* **Task to carry out**
Go to the line in the entries below that holds "menos voces, menos" and repeat exactly from there through the line that holds "Términos y Condiciones", inclusive.

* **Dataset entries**
+ + +
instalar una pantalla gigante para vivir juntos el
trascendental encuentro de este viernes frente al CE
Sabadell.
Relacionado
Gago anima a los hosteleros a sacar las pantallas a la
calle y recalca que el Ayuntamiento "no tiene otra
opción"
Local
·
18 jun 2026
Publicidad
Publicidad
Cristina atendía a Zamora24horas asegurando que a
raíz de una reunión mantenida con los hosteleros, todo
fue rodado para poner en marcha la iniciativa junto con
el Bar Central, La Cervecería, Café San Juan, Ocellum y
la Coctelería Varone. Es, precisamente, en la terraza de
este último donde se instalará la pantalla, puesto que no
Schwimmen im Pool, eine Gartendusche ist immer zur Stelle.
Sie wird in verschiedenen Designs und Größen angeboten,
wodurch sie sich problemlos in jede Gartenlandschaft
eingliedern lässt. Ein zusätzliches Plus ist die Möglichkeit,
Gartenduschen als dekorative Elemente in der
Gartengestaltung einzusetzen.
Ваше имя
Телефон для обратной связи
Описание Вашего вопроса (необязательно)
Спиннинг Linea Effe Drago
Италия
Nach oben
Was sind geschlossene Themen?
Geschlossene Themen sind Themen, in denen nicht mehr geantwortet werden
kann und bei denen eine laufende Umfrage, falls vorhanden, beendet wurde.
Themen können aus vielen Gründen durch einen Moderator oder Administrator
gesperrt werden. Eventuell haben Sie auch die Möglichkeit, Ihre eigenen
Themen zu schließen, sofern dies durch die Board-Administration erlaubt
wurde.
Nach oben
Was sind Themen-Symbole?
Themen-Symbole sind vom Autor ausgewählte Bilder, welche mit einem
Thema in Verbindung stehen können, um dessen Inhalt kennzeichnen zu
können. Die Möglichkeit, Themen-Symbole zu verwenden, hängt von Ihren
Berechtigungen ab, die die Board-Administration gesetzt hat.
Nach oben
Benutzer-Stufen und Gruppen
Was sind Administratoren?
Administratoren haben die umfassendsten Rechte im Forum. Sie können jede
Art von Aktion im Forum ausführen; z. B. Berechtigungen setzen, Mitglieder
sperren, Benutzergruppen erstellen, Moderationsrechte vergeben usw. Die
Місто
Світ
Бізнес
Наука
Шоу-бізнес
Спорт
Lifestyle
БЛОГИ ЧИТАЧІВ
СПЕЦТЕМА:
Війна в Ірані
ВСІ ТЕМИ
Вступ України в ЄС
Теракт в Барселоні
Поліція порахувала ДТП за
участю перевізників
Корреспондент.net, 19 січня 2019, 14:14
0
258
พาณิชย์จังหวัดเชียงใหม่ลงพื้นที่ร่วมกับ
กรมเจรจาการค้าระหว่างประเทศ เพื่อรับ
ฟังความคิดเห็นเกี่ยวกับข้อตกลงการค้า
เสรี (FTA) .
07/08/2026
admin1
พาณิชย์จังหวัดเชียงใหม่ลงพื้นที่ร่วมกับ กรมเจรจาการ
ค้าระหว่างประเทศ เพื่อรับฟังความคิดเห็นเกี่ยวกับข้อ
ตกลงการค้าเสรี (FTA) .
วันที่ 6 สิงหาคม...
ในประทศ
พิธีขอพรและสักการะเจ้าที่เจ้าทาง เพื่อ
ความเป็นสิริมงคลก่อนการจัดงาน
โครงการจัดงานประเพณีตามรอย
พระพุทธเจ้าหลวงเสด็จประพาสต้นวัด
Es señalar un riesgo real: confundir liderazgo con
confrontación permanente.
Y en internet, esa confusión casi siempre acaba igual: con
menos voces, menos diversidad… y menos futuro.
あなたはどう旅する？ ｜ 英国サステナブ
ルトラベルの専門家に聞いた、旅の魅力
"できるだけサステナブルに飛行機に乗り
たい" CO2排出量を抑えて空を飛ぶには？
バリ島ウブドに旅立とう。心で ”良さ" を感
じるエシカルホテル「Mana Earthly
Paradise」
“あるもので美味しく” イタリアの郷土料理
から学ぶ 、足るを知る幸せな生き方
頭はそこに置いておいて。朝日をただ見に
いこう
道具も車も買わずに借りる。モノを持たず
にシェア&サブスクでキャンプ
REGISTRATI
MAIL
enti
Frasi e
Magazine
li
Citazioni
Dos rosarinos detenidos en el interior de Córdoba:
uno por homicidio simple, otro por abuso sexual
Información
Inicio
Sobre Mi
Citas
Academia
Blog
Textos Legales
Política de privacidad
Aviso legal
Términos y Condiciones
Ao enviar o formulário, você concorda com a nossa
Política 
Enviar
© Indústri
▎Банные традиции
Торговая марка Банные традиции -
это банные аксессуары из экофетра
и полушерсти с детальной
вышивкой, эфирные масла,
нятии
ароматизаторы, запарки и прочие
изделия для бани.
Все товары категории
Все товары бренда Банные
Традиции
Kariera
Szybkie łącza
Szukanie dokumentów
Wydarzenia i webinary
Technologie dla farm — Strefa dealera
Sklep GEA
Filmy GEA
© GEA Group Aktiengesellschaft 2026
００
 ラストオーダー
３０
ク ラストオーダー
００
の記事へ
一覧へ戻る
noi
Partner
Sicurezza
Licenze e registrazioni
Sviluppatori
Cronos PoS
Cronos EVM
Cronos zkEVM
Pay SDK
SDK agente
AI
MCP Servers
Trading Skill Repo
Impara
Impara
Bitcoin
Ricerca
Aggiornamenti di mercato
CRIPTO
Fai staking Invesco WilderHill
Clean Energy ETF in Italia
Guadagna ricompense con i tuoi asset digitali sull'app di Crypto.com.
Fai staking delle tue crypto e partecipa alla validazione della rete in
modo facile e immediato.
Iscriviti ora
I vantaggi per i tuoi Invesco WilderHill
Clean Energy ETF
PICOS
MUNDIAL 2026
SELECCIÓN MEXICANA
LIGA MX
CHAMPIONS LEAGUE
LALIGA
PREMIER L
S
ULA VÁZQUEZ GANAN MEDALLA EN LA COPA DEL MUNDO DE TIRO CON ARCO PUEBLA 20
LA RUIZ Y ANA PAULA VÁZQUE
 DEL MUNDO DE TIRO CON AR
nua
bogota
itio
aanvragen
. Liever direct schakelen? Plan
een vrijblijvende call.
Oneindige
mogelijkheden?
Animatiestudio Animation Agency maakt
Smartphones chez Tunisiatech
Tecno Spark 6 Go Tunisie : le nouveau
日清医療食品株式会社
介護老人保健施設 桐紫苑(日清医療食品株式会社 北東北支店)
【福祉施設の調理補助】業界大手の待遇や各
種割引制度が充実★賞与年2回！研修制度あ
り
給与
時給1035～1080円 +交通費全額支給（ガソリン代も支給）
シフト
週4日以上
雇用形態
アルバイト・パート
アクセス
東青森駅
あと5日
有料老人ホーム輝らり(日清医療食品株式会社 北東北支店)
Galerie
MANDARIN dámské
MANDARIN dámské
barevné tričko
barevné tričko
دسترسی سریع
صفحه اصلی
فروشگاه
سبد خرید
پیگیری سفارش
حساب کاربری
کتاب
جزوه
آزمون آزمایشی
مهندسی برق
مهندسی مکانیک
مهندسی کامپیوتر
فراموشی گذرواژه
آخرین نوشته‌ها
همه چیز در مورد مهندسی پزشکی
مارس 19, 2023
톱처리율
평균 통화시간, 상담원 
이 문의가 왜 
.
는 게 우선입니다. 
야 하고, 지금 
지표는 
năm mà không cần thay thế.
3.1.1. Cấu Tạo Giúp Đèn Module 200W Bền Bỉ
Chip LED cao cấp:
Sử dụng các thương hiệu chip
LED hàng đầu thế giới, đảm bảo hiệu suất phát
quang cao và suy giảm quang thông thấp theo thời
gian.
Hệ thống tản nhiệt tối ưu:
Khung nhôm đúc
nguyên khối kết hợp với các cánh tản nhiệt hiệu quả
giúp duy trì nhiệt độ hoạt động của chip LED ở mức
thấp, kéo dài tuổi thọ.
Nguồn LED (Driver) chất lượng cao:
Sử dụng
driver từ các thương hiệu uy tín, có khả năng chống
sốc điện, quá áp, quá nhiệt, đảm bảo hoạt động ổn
+ + +
* **Written solution**
menos voces, menos diversidad… y menos futuro.
あなたはどう旅する？ ｜ 英国サステナブ
ルトラベルの専門家に聞いた、旅の魅力
"できるだけサステナブルに飛行機に乗り
たい" CO2排出量を抑えて空を飛ぶには？
バリ島ウブドに旅立とう。心で ”良さ" を感
じるエシカルホテル「Mana Earthly
Paradise」
“あるもので美味しく” イタリアの郷土料理
から学ぶ 、足るを知る幸せな生き方
頭はそこに置いておいて。朝日をただ見に
いこう
道具も車も買わずに借りる。モノを持たず
にシェア&サブスクでキャンプ
REGISTRATI
MAIL
enti
Frasi e
Magazine
li
Citazioni
Dos rosarinos detenidos en el interior de Córdoba:
uno por homicidio simple, otro por abuso sexual
Información
Inicio
Sobre Mi
Citas
Academia
Blog
Textos Legales
Política de privacidad
Aviso legal
Términos y Condiciones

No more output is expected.